DATA PROVIDED —

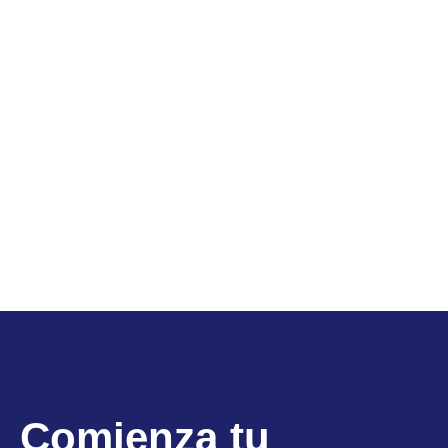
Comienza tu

...

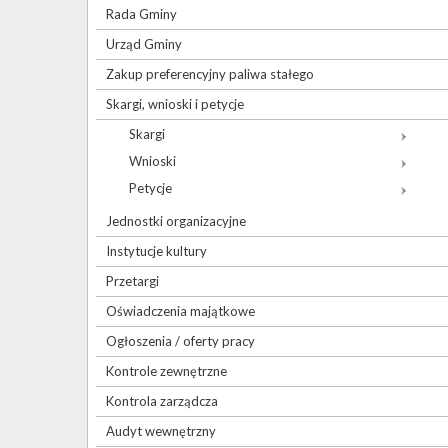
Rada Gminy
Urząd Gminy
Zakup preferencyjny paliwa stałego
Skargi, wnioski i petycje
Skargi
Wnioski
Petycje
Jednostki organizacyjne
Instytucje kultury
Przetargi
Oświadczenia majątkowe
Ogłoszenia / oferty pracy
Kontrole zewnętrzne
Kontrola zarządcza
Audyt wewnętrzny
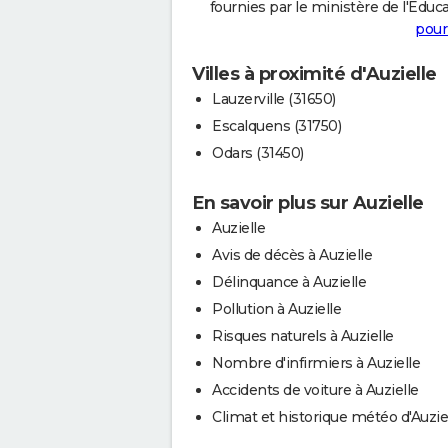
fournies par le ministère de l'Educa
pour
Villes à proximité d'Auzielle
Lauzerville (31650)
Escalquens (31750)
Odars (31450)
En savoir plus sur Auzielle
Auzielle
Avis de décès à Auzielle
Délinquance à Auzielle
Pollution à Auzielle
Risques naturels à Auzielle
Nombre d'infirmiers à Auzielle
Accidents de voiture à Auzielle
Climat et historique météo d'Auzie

ASSIGNED TASK — Count the lines of the records that include the word "Auzielle". Give the number by itself.

YOUR SOLUTION — 9